Negotiating an Internal Raise: A Different Strategy
Negotiating internally requires a different approach than negotiating a new offer because you are working within an existing relationship and organizational structure. The key difference: you must build the case before making the ask.
Start 3-6 months before your review by documenting every quantifiable achievement: revenue generated, costs saved, processes improved, clients retained. Convert your work into dollar values wherever possible. "I redesigned the onboarding process" becomes "I reduced new hire onboarding time from 6 weeks to 3 weeks, saving approximately $4,500 per hire across 20 annual hires = $90,000 in productivity savings." Managers respond to business impact, not effort descriptions.

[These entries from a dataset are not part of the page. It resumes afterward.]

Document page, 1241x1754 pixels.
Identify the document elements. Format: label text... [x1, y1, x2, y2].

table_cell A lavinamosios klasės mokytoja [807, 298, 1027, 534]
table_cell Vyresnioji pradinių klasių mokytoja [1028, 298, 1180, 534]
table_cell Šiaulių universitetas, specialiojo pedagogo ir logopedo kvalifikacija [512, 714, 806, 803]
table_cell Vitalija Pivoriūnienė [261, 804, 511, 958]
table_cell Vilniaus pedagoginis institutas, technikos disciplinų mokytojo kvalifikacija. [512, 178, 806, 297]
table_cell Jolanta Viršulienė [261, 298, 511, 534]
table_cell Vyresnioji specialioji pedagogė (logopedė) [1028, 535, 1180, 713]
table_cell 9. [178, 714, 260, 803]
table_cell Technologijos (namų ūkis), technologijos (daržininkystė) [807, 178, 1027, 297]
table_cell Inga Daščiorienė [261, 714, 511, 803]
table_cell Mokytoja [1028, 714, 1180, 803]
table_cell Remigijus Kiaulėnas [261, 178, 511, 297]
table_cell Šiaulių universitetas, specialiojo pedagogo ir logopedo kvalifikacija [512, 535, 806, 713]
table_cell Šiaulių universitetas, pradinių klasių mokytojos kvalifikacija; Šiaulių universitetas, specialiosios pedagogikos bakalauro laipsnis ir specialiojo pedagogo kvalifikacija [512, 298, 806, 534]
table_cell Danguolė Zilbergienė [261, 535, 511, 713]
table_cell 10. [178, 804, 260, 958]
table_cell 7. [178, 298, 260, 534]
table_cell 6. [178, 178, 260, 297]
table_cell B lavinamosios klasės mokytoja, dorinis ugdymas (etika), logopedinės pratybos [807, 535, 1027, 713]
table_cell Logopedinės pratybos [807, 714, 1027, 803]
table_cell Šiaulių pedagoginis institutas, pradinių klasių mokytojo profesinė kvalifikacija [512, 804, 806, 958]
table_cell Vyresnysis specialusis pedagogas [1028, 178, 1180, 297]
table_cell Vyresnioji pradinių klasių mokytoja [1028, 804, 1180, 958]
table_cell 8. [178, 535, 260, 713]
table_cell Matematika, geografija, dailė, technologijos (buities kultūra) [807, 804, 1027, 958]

Research your market rate using Glassdoor, LinkedIn Salary, Levels.fyi (for tech), and the Robert Half Salary Guide. Frame the conversation around market alignment: "Based on my research, the market range for someone in this role with my experience is $X-$Y. My current compensation is below the midpoint. I would like to discuss an adjustment to $Z, which reflects both my contributions and market data." This frames the raise as a data-driven correction rather than a personal request.
If the raise is denied due to budget constraints, ask for a written commitment to a specific increase at a defined future date: "I understand Q2 budgets are tight. Can we agree to revisit this at $X in July, contingent on continued performance?" A written commitment creates accountability and prevents the conversation from resetting to zero at the next review cycle.
Timing Your Negotiation for Maximum Impact
When you negotiate matters almost as much as how you negotiate. For new job offers, the optimal window is after receiving a written offer but before accepting — typically a 3-7 day period. Asking for 48-72 hours to review the offer is standard and expected. Trying to negotiate before an offer is made signals desperation; waiting too long after receiving one signals disinterest.
For internal raises, timing around the budget cycle is critical. Most companies finalize compensation budgets 2-3 months before the fiscal year begins. If your company's fiscal year starts January 1, initiate raise conversations in September-October — before budgets are locked. Approaching your manager after budgets are finalized results in "there is no budget left" regardless of your performance. Similarly, raise conversations immediately after a major win (landing a large client, completing a critical project, receiving positive customer feedback) carry more weight because your value is top-of-mind.
The worst times to negotiate: during company layoffs or financial difficulties (even if your performance is strong), within the first 90 days of a new role (too early to demonstrate value), or via email without a preceding conversation (written negotiations lack the rapport-building element that makes in-person requests more successful). Start with a face-to-face or video conversation, then follow up with a written summary documenting what was discussed and agreed upon.